During my stay at Pipri I learned a lot about the microbiology of compost making, genetics of cattle upgrading, agriculture, and simple living an the land. I was able to eat the peasants’ food, work hard like the average of them, and a lot more. Prabhu took me with him on his visits to many cattle breeding farms, agricultural establishments, and places where they worked on compost making, processing of milk, fruit orchards and places where they processed and preserved fruit. We visited several renowned places in Bangalore, Barielly in UP, Karnal in Haryana, Pusa in Delhi, and many more. I am sure my mentor was organizing these visits partly for my benefit.
After I had been at Pipri for about six months Prabhu invited me to shift to a large room in his house and eat my meals with him and his wife Janaki (not her real name). My hostel room was not good and the food too had been unsatisfactory. I shifted.
Both Prabhu and Janaki were very generous and kind to me. But I noticed that their behavior was a bit strange. I slowly learned that between them they were carrying a weight of an unfortunate incident that had driven Janaki to the point of losing mental balance. Prabhu had a close friend. Soon after marriage he had a bad fall from which he recovered but found that he had lost his fecundity. Both he and his wife wanted a couple of children. Prabhu obliged the couple. Janaki found out and was unable to forgive her husband.

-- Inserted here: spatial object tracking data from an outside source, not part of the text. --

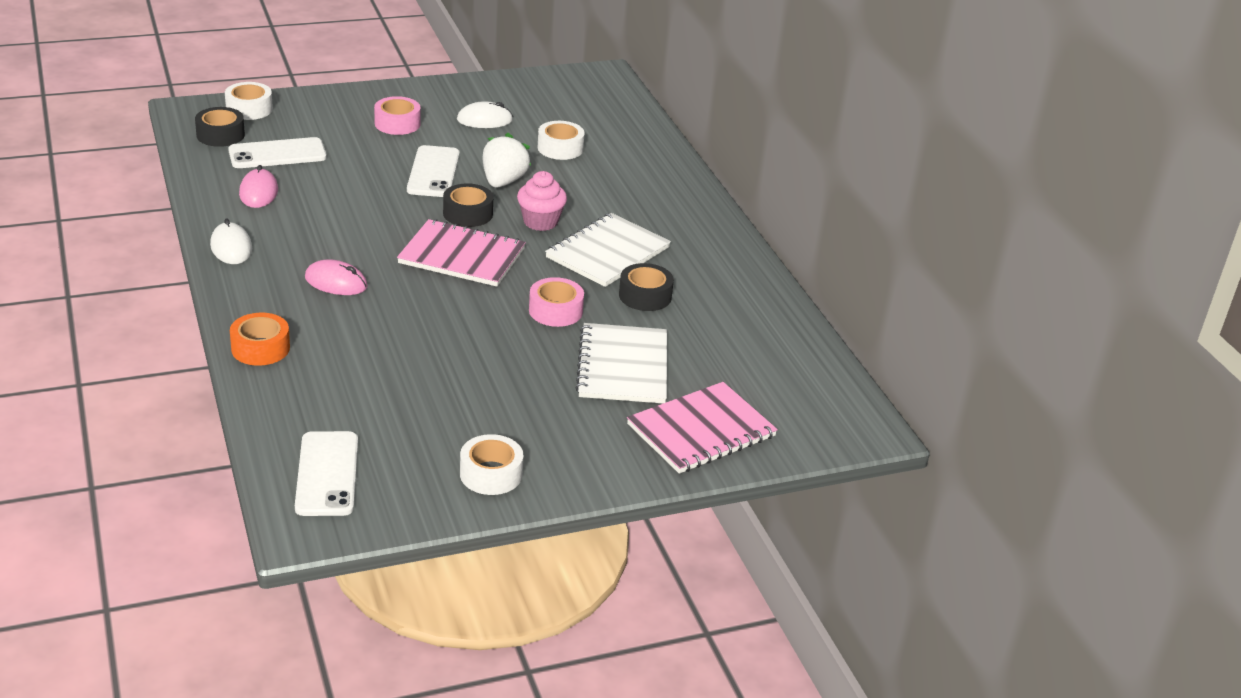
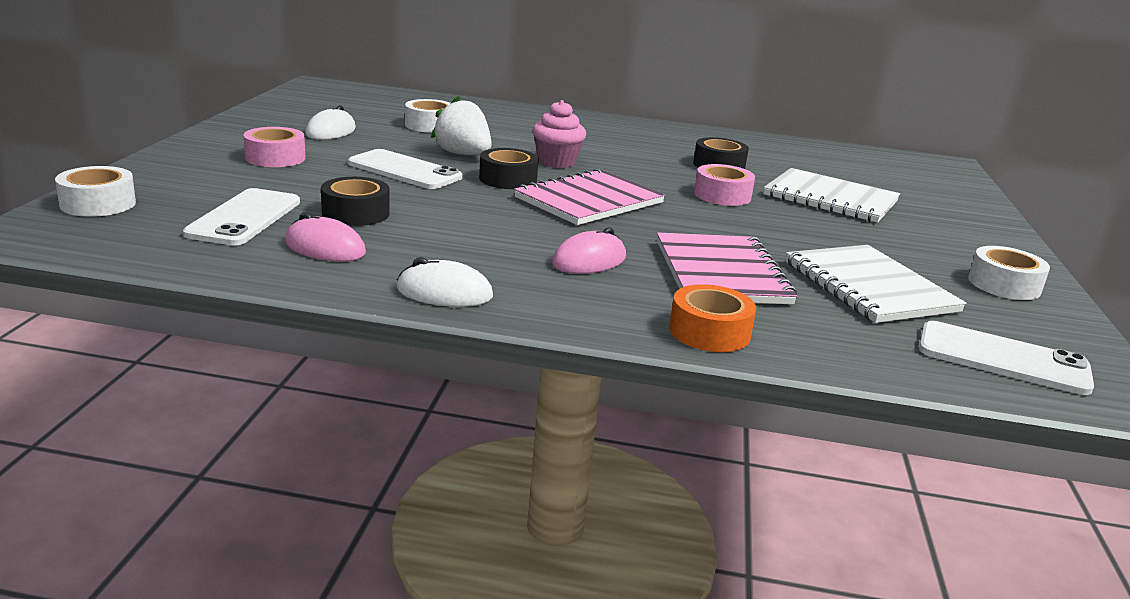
camera: 60 degrees left, 10 degrees down
black tape [195,107,245,147] -> black tape moved to [321,177,390,226]
white notebook [545,213,671,287] -> white notebook moved to [785,245,966,323]
pink notebook [627,382,778,474] -> pink notebook moved to [657,232,797,304]

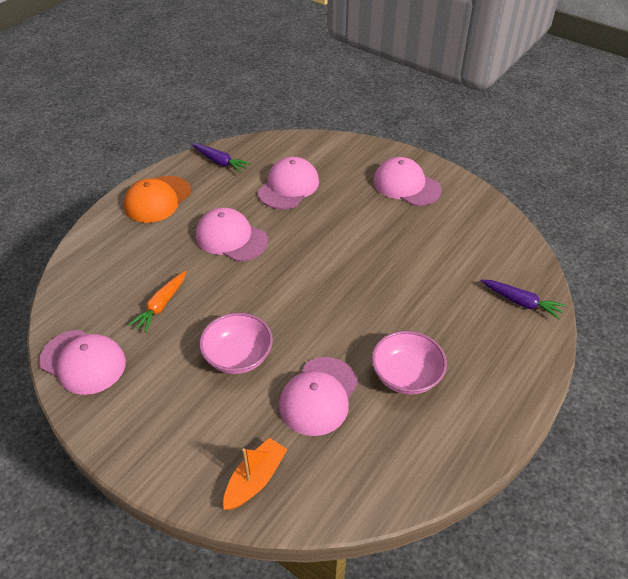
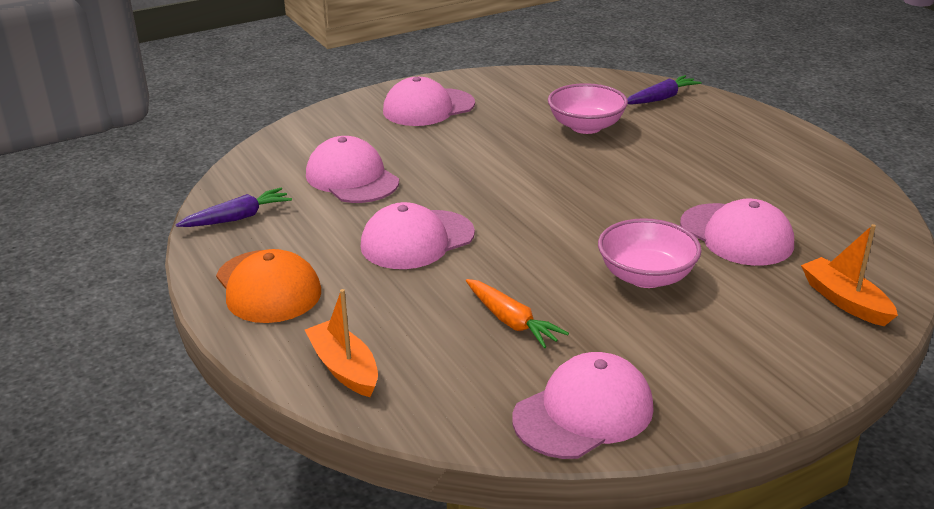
camera: 65 degrees left, 15 degrees down
pink bowl [372,331,447,395] -> pink bowl moved to [548,83,628,134]
none -> orange boat [305,289,378,397]

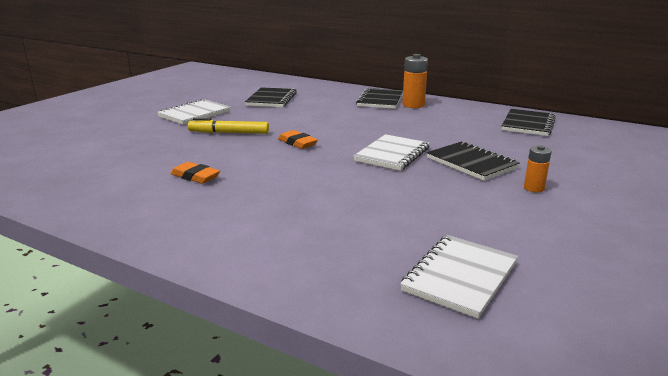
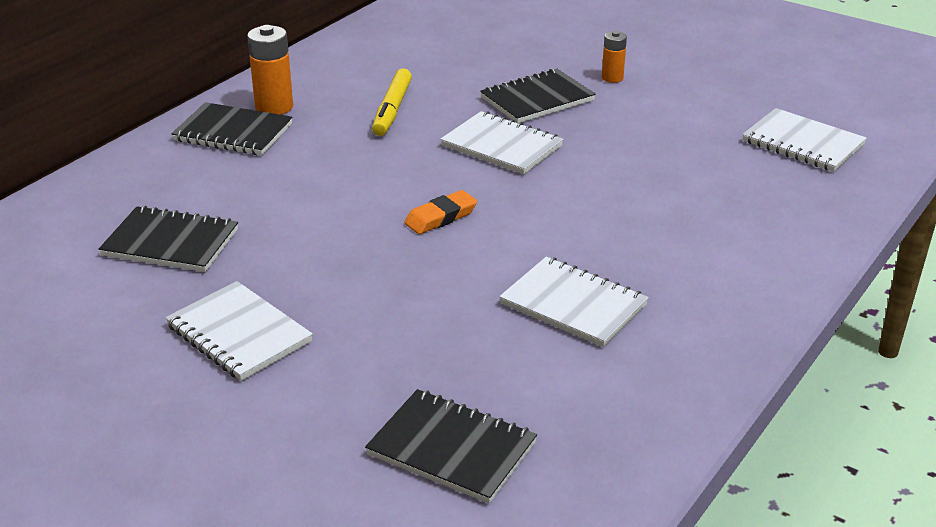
camera: 85 degrees left, 10 degrees up
orange eraser [170,162,220,184] -> white notebook [499,257,649,347]
yellow marker [188,118,269,134] -> yellow marker moved to [372,68,412,136]
black notebook [502,109,556,136] -> black notebook moved to [365,389,537,504]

Now, Prabhu ‘imagined’ that Janaki had a crush on me although she was nearly old enough to be my mother. He thought that an affair with me might give her a sense of breaking even with him. This, he reasoned, might cure her. I felt very uncomfortable and made up my mind to quit Pipri. But I had to find another job and leave without offending my mentor. So I began to visit various institutions around Wardha where I had friends. I spent time at Vinoba’s Paunar, Gopuri, Maganwari and Sevagram. During this time I got an invitation to attend a fortnight long reunion of Quaker seminar alumni at Rasulia. I went and luckily found a good job there. So, to my great relief, I was able to resign at Pipri and leave.